En aquel tiempo mis padres me decían “estudia, tienes que estudiar para que eso te pueda valer allá afuera”. El “allá afuera” estaba servido en la sobremesa de mi casa diariamente.

Mis padres sabían que nuestra estancia en la Isla era solo temporal. Yo sabía que nunca iba a hacer una vida entera en Cuba. Eso era algo que sabía desde niña. Aun así, quedaba una pequeña estancia por agotar en la Isla.

Me imagino que las familias de ahora ya no se refieran ni a esa corta estancia educativa cuando hablan con sus hijos. Me imagino a todos los padres diciéndole a sus hijos: vete de aquí lo antes posible. Y me imagino a los hijos pensando ya no que deben hacerse completamente fuera de Cuba, si no de que nacieron en el lugar equivocado.

Es muy triste nacer en el no lugar. Yo al menos cuando pienso en Cuba pienso como el lugar de mi infancia y temprana juventud. Estas nuevas generaciones no pensarán Cuba. Y Cuba dejará de existir para ellos.



Tu texto me recuerda la poesía social en España de posguerra cuando, aunque el hambre era un tema prohibido en los medios, esta abordaba sus pericias, o el hambre como razón de Estado; un poco ese nivel de destrucción que vemos en la Ciudad Nuclear de tus recuerdos. ¿Puedes hablarnos un poco de la negociación social ante esa precariedad alimentaria, en un lugar de por sí aislado por logística e infraestructura? ¿Cuál crees que ha sido la gestión memorística de una nación donde las políticas alimentarias podían seguir designios soviéticos o sumirse en la más profunda crisis como el Periodo Especial?


Mira, mi madre me contaba que cuando cayó el bloque socialista, al día siguiente de que Fidel diera su discurso en la Central Electro-Nuclear para cerrarla “temporalmente”, en los mercados de alimentos de la Ciudad Nuclear desapareció todo. Aquello era, en teoría, un municipio especial. Por lo tanto, había “de todo”.

◆ Qué hacer
A: En el texto sobre la infancia en Cuba, ¿qué pasó en los mercados de alimentos de la Ciudad Nuclear al día siguiente del discurso de Fidel en la Central Electro-Nuclear?
B: Continúa el texto sobre la infancia en Cuba a partir de su última oración.

◆ Registros de datos recopilados
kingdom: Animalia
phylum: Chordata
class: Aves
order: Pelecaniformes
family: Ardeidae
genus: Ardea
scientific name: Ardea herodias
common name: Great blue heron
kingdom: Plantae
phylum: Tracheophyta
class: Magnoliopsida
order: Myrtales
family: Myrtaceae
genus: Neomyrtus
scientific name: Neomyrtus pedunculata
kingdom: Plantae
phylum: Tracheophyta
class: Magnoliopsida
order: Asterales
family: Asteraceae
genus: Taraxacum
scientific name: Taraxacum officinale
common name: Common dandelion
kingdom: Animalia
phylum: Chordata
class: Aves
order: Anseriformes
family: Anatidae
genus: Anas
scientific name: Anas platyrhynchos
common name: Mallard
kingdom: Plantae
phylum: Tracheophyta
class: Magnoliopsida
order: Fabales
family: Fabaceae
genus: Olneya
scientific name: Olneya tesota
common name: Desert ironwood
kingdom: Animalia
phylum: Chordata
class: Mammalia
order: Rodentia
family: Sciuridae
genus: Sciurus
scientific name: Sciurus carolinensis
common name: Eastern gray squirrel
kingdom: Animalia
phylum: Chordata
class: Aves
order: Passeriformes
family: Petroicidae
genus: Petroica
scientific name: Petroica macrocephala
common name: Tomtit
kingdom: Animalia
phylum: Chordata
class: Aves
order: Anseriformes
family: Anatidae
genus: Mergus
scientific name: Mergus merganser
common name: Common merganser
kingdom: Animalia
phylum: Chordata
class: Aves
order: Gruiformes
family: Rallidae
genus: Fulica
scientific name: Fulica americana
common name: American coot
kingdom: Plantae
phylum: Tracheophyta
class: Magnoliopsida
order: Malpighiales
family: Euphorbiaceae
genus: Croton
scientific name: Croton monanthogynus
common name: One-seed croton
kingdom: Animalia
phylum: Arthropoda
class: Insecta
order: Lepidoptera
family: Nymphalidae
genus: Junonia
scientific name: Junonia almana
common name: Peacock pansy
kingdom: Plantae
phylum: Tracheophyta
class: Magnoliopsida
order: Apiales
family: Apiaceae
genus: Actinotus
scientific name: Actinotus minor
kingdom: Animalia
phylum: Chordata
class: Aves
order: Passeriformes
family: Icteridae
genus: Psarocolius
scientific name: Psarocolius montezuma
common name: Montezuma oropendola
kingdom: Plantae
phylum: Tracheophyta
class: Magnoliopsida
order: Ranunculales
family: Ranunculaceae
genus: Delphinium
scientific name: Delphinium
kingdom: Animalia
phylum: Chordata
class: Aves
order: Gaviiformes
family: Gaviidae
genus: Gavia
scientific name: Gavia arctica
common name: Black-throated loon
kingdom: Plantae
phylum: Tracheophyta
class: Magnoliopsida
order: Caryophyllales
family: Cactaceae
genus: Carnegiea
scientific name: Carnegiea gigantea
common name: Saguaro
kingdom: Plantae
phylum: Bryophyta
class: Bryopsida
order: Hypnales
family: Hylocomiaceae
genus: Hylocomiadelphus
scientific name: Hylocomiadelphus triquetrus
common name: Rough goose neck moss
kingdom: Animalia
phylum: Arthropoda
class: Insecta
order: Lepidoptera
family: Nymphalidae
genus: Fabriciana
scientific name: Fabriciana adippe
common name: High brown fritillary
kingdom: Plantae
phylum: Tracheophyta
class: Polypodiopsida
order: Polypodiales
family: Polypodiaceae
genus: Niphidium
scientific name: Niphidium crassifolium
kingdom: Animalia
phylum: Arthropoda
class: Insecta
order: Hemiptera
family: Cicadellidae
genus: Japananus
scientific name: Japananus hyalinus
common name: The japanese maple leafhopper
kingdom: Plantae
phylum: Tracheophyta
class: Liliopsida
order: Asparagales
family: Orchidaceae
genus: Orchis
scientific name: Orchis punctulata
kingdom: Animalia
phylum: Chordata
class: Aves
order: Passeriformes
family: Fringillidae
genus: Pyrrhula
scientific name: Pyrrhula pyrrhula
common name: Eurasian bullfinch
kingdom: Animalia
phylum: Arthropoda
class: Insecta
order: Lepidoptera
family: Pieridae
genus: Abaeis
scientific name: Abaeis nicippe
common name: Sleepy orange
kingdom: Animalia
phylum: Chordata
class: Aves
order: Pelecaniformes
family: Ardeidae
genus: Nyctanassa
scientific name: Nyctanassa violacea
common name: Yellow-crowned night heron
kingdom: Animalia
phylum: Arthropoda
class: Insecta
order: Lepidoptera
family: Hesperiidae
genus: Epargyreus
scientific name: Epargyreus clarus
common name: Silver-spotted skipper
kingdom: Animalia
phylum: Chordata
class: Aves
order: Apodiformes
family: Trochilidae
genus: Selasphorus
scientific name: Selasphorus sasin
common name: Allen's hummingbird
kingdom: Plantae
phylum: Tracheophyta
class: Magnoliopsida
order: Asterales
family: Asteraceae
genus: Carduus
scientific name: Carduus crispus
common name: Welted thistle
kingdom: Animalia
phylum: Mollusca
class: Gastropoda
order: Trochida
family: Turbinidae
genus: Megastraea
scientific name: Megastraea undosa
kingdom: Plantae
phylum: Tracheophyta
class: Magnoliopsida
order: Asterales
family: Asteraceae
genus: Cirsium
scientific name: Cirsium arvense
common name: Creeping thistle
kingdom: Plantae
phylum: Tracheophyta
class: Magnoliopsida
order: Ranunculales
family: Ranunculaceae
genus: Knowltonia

◆ Respuestas esperadas
A: Desapareció todo.

B:
Mi madre me decía que, increíblemente, por arte de magia, al día siguiente las tiendas estaban vacías. Supongo que el mismo gobierno, de manera previsora ante la gran crisis que venía, prefirió guardarse todos aquellos productos soviéticos antes que los mismos habitantes los agotaran. Entonces las personas empezaron a “inventar”. Porque el Estado los dejó sin nada.

En Uranio… hay muchos de estos cuentos del hambre. “Mi padre, / no mi padre el que mataba/ palomillas en los noventa. / Hablo del padre. / El que de alguna manera provee la belleza”.

Ese poema se refiere a dos padres. Un padre fundador, una especie de influencia literaria, y este otro amante de la ciencia ficción y asesino de palomas. El segundo, recordado por mi madre, se fue a La Habana después del divorcio, y mi hermano y yo nos quedamos muy pequeños solos con ella, soltera en pleno Período Especial.

Hablo del recuerdo de ese padre que ayudó en mi crecimiento gracias a una escopeta de perles que tenía mi bisabuela y que él usó luego para matar palomas silvestres en el campo, para así yo tener durante esos dos primeros años de vida algo de proteína que comer. Crecí a base de sopa de pechuga de palomillas. Ahí ya va un plato.

Luego estaban los plátanos y los mangos, que mis padres (y todos los de la CEN) se robaban de los campos del gobierno que rodeaban la Central. Mi madre me contaba de esas operaciones clandestinas, algo que se mantuvo en el tiempo hasta antes de que me fuera a la Universidad.

Si mi madre no llegaba a mi casa con dos o tres mangos, o la merienda completa que le daban en el trabajo, parecería como si hubiera ido a trabajar en vano. Prácticamente, nuestra base alimentaria estaba compuesta por las cosas que ella podía guardar o quitarse de su propia dieta laboral.



Háblanos un poco más sobre esa parte de tu obra que remite a los recuerdos del desabastecimiento alimentario en tu infancia y juventud.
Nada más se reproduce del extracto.